▶ [Exercise]:
Set down exactly the lines from the one containing "Arkansas Code" through the end of the records below, both included, and nothing else.
====== Recorded data ======
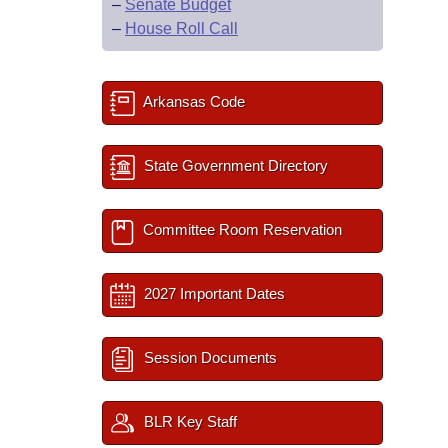
–
Senate Budget
–
House Roll Call
Arkansas Code
State Government Directory
Committee Room Reservation
2027 Important Dates
Session Documents
BLR Key Staff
======
▶ [Response area]:
Arkansas Code
State Government Directory
Committee Room Reservation
2027 Important Dates
Session Documents
BLR Key Staff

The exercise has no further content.